WHAT YOU HAVE TO DO: Below is a listing; reproduce exactly its lines from the one containing "and circulars/guidelines issued thereunder." to its last line, both ends kept, and no other lines.

RECORDS SHOWN:

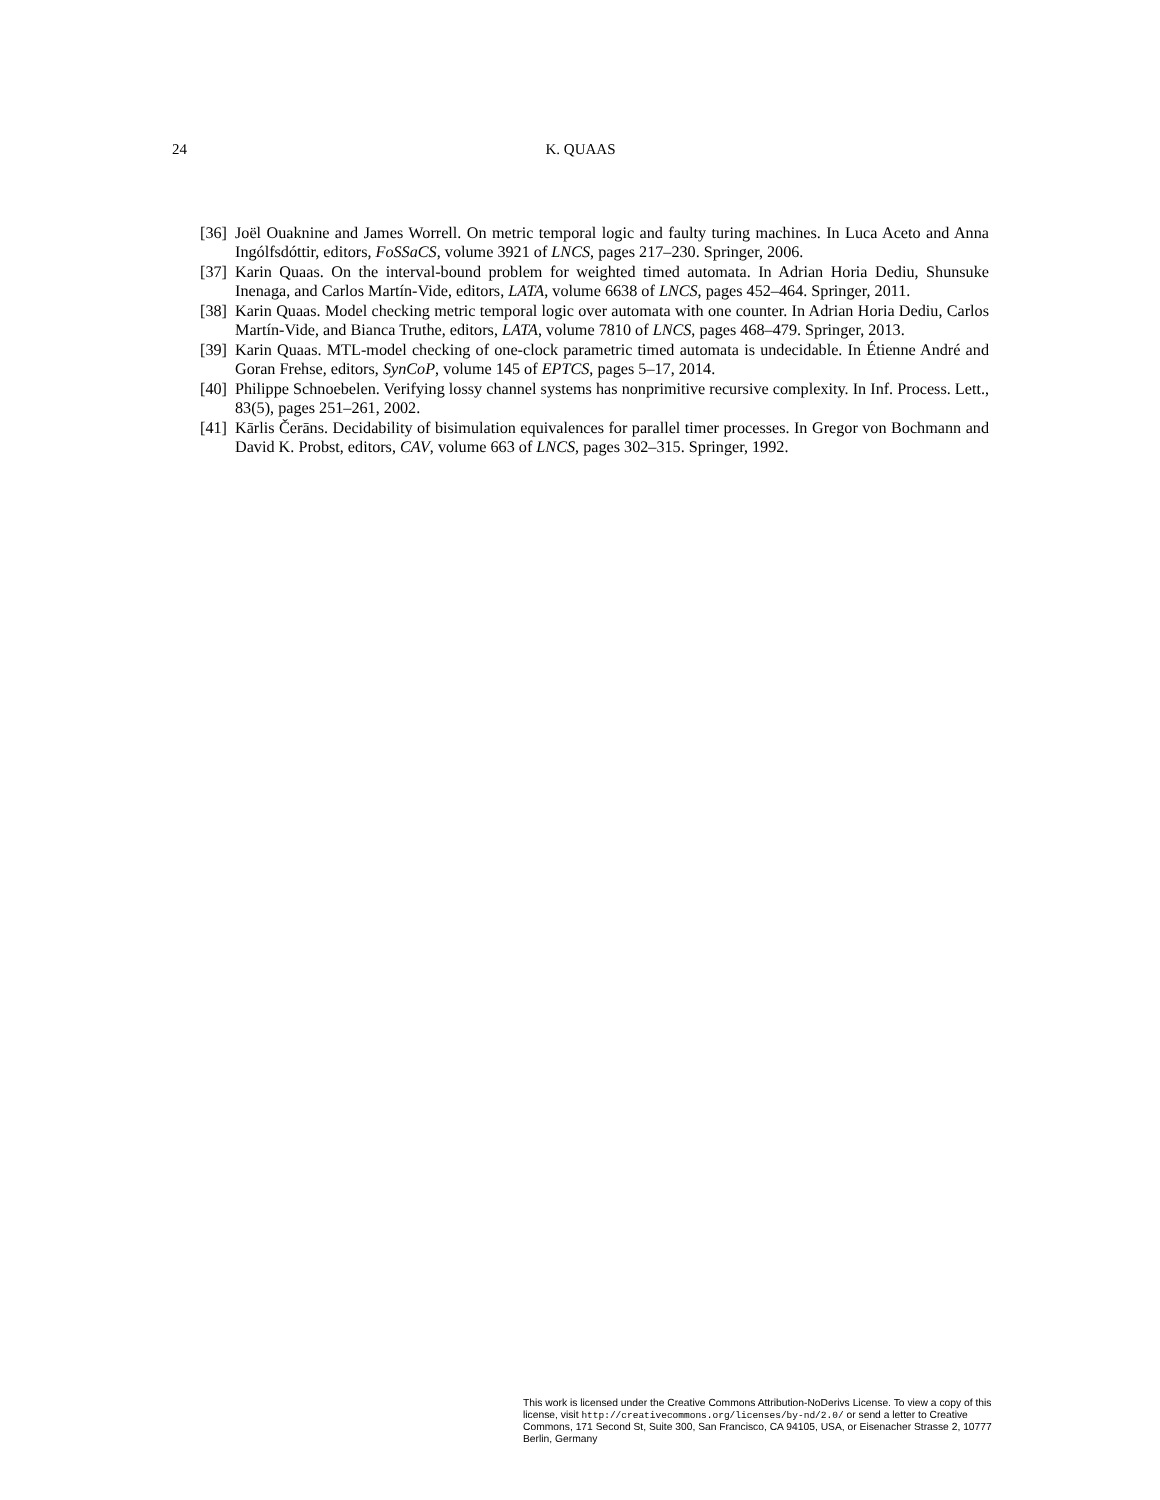24 K. QUAAS
[36] Joël Ouaknine and James Worrell. On metric temporal logic and faulty turing machines. In Luca Aceto and Anna Ingólfsdóttir, editors, FoSSaCS, volume 3921 of LNCS, pages 217–230. Springer, 2006.
[37] Karin Quaas. On the interval-bound problem for weighted timed automata. In Adrian Horia Dediu, Shunsuke Inenaga, and Carlos Martín-Vide, editors, LATA, volume 6638 of LNCS, pages 452–464. Springer, 2011.
[38] Karin Quaas. Model checking metric temporal logic over automata with one counter. In Adrian Horia Dediu, Carlos Martín-Vide, and Bianca Truthe, editors, LATA, volume 7810 of LNCS, pages 468–479. Springer, 2013.
[39] Karin Quaas. MTL-model checking of one-clock parametric timed automata is undecidable. In Étienne André and Goran Frehse, editors, SynCoP, volume 145 of EPTCS, pages 5–17, 2014.
[40] Philippe Schnoebelen. Verifying lossy channel systems has nonprimitive recursive complexity. In Inf. Process. Lett., 83(5), pages 251–261, 2002.
[41] Kārlis Čerāns. Decidability of bisimulation equivalences for parallel timer processes. In Gregor von Bochmann and David K. Probst, editors, CAV, volume 663 of LNCS, pages 302–315. Springer, 1992.
This work is licensed under the Creative Commons Attribution-NoDerivs License. To view a copy of this license, visit http://creativecommons.org/licenses/by-nd/2.0/ or send a letter to Creative Commons, 171 Second St, Suite 300, San Francisco, CA 94105, USA, or Eisenacher Strasse 2, 10777 Berlin, Germany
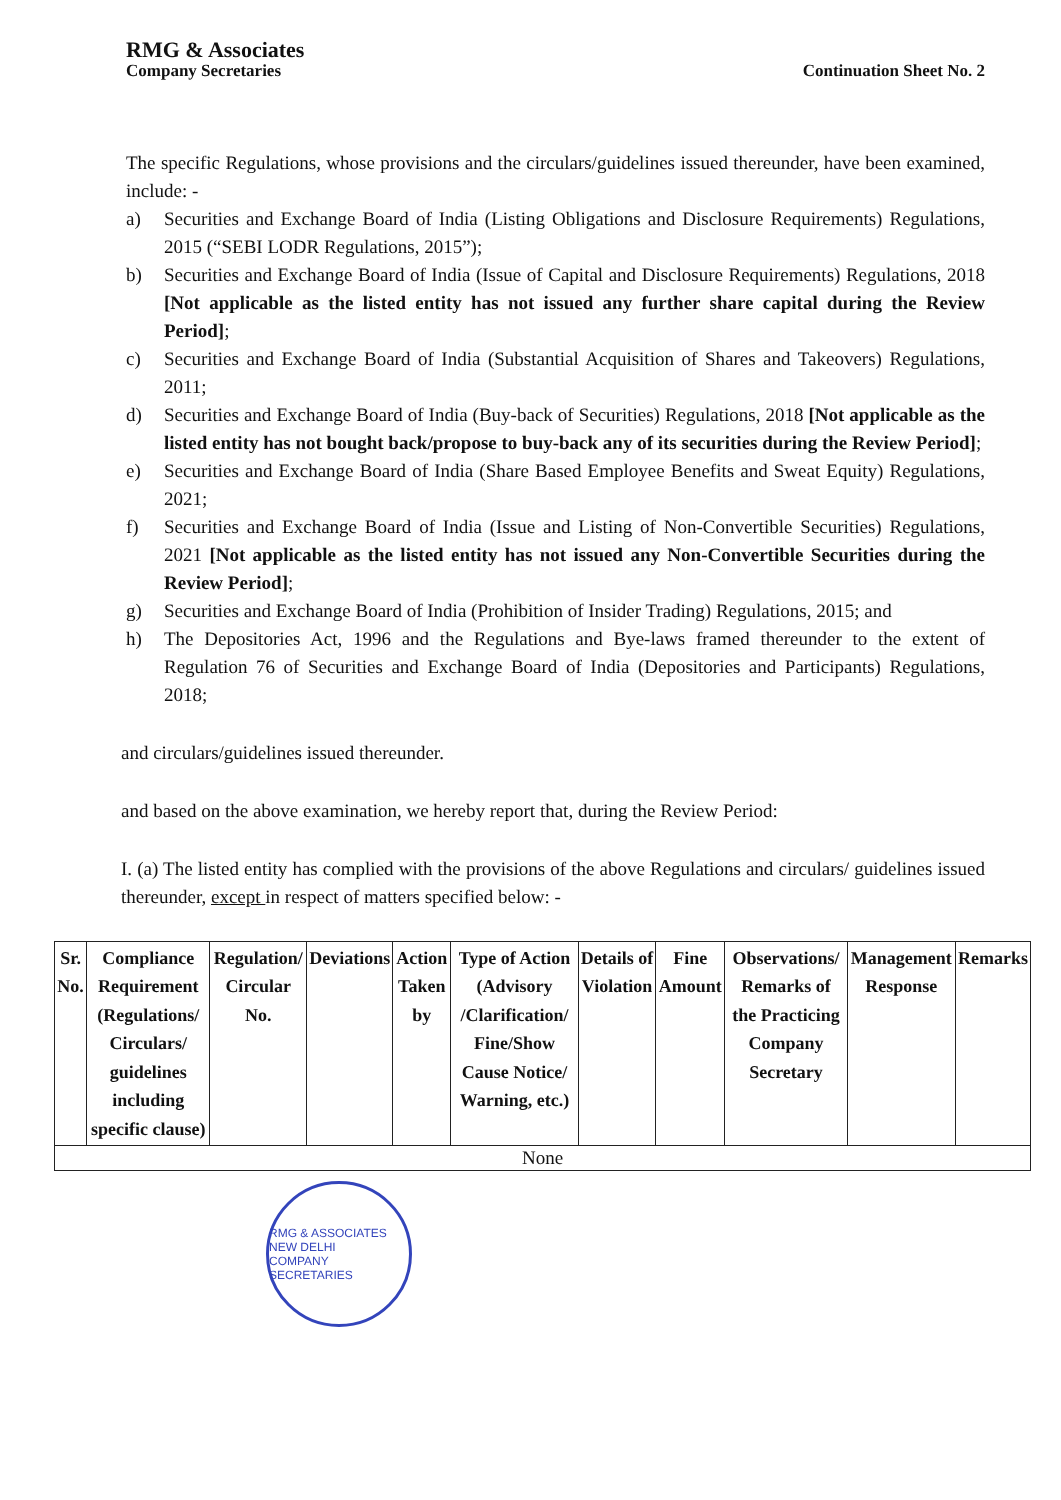RMG & Associates
Company Secretaries
Continuation Sheet No. 2
The specific Regulations, whose provisions and the circulars/guidelines issued thereunder, have been examined, include: -
a) Securities and Exchange Board of India (Listing Obligations and Disclosure Requirements) Regulations, 2015 (“SEBI LODR Regulations, 2015”);
b) Securities and Exchange Board of India (Issue of Capital and Disclosure Requirements) Regulations, 2018 [Not applicable as the listed entity has not issued any further share capital during the Review Period];
c) Securities and Exchange Board of India (Substantial Acquisition of Shares and Takeovers) Regulations, 2011;
d) Securities and Exchange Board of India (Buy-back of Securities) Regulations, 2018 [Not applicable as the listed entity has not bought back/propose to buy-back any of its securities during the Review Period];
e) Securities and Exchange Board of India (Share Based Employee Benefits and Sweat Equity) Regulations, 2021;
f) Securities and Exchange Board of India (Issue and Listing of Non-Convertible Securities) Regulations, 2021 [Not applicable as the listed entity has not issued any Non-Convertible Securities during the Review Period];
g) Securities and Exchange Board of India (Prohibition of Insider Trading) Regulations, 2015; and
h) The Depositories Act, 1996 and the Regulations and Bye-laws framed thereunder to the extent of Regulation 76 of Securities and Exchange Board of India (Depositories and Participants) Regulations, 2018;
and circulars/guidelines issued thereunder.
and based on the above examination, we hereby report that, during the Review Period:
I. (a) The listed entity has complied with the provisions of the above Regulations and circulars/ guidelines issued thereunder, except in respect of matters specified below: -
| Sr. No. | Compliance Requirement (Regulations/ Circulars/ guidelines including specific clause) | Regulation/ Circular No. | Deviations | Action Taken by | Type of Action (Advisory /Clarification/ Fine/Show Cause Notice/ Warning, etc.) | Details of Violation | Fine Amount | Observations/ Remarks of the Practicing Company Secretary | Management Response | Remarks |
| --- | --- | --- | --- | --- | --- | --- | --- | --- | --- | --- |
| None | | | | | | | | | | |
RMG & ASSOCIATES
NEW DELHI
COMPANY SECRETARIES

WORKED SOLUTION:
and circulars/guidelines issued thereunder.
and based on the above examination, we hereby report that, during the Review Period:
I. (a) The listed entity has complied with the provisions of the above Regulations and circulars/ guidelines issued thereunder, except in respect of matters specified below: -
| Sr. No. | Compliance Requirement (Regulations/ Circulars/ guidelines including specific clause) | Regulation/ Circular No. | Deviations | Action Taken by | Type of Action (Advisory /Clarification/ Fine/Show Cause Notice/ Warning, etc.) | Details of Violation | Fine Amount | Observations/ Remarks of the Practicing Company Secretary | Management Response | Remarks |
| --- | --- | --- | --- | --- | --- | --- | --- | --- | --- | --- |
| None | | | | | | | | | | |
RMG & ASSOCIATES
NEW DELHI
COMPANY SECRETARIES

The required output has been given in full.